Pose landmark coordinates:
========

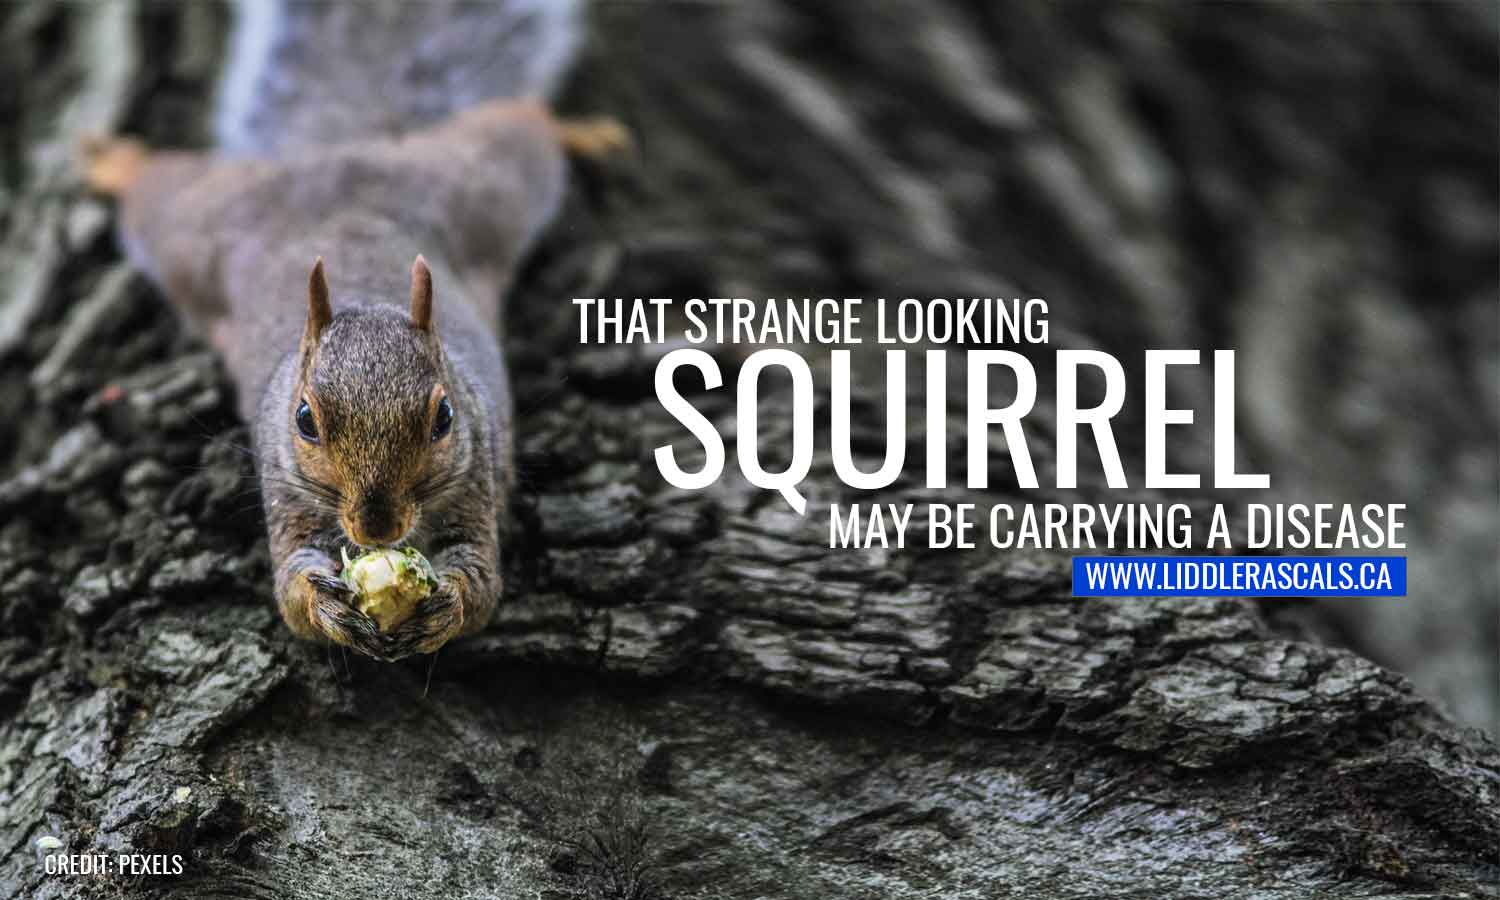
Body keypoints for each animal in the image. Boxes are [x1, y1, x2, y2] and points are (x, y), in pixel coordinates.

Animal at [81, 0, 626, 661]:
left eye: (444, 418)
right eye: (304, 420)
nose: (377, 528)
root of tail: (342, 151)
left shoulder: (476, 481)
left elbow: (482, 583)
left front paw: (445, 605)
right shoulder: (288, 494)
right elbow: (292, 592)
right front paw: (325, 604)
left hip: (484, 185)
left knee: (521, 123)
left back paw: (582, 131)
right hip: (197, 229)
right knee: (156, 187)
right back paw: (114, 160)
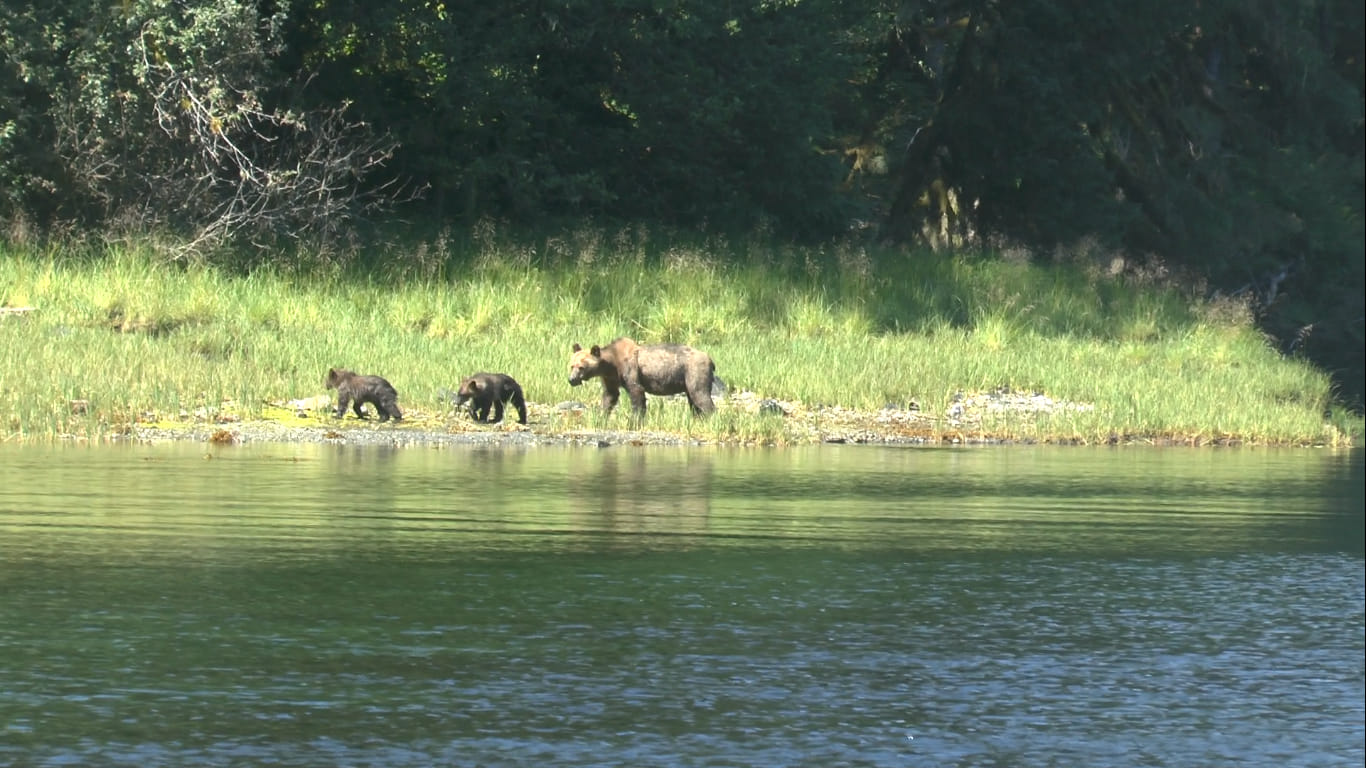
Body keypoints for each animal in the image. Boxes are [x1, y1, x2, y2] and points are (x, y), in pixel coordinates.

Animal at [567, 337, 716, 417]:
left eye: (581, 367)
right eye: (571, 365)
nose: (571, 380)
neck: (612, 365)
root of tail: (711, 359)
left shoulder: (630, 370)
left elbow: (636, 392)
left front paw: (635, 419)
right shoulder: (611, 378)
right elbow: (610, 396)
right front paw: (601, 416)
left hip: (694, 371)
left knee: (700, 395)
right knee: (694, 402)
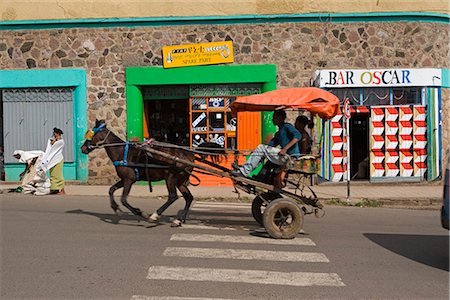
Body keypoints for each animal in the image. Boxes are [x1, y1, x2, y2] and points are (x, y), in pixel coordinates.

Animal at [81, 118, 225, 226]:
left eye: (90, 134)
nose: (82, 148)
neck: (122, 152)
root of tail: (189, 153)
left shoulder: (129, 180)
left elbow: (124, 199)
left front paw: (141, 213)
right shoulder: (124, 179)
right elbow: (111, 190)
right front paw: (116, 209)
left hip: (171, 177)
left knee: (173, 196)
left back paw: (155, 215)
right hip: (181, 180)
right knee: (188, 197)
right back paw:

========

=== ACTIVITY ===
Each entry is to be transcribed verbatim, and any picture in it is to be skipped.

=== SOLUTION FOR THIS PROBLEM ===
Body keypoints for each animal in the image. Boxes are [x1, y1, x2, y2] and points are (x, y), in pixel coordinates.

Animal at [81, 0, 626, 661]:
left eye: (444, 418)
right eye: (304, 420)
nose: (377, 528)
root of tail: (342, 151)
left shoulder: (476, 481)
left elbow: (482, 583)
left front paw: (445, 605)
right shoulder: (288, 494)
right elbow: (292, 592)
right front paw: (325, 604)
left hip: (484, 185)
left knee: (521, 123)
left back paw: (582, 131)
right hip: (197, 229)
right knee: (156, 187)
right back paw: (114, 160)
Body keypoints for each animal in the image. Boxes are [x1, y1, x2, y2] and points are (x, y), in pixel coordinates.

Animal at [567, 337, 716, 417]:
left eye: (581, 367)
right eye: (571, 365)
nose: (571, 380)
neck: (612, 365)
root of tail: (711, 359)
left shoulder: (630, 370)
left elbow: (636, 392)
left front paw: (635, 419)
right shoulder: (611, 378)
right elbow: (610, 396)
right front paw: (601, 416)
left hip: (694, 371)
left knee: (700, 395)
right knee: (694, 402)
Body keypoints for each animal in the image. Boxes are [x1, y1, x2, y2] and points are (x, y), in pixel coordinates.

Animal at [81, 118, 225, 226]:
left eye: (90, 134)
nose: (82, 148)
neck: (122, 152)
root of tail: (189, 153)
left shoulder: (129, 180)
left elbow: (124, 199)
left front paw: (141, 213)
right shoulder: (124, 179)
right elbow: (111, 190)
right front paw: (116, 209)
left hip: (171, 177)
left knee: (173, 196)
left back paw: (155, 215)
right hip: (181, 180)
right knee: (188, 197)
right back paw:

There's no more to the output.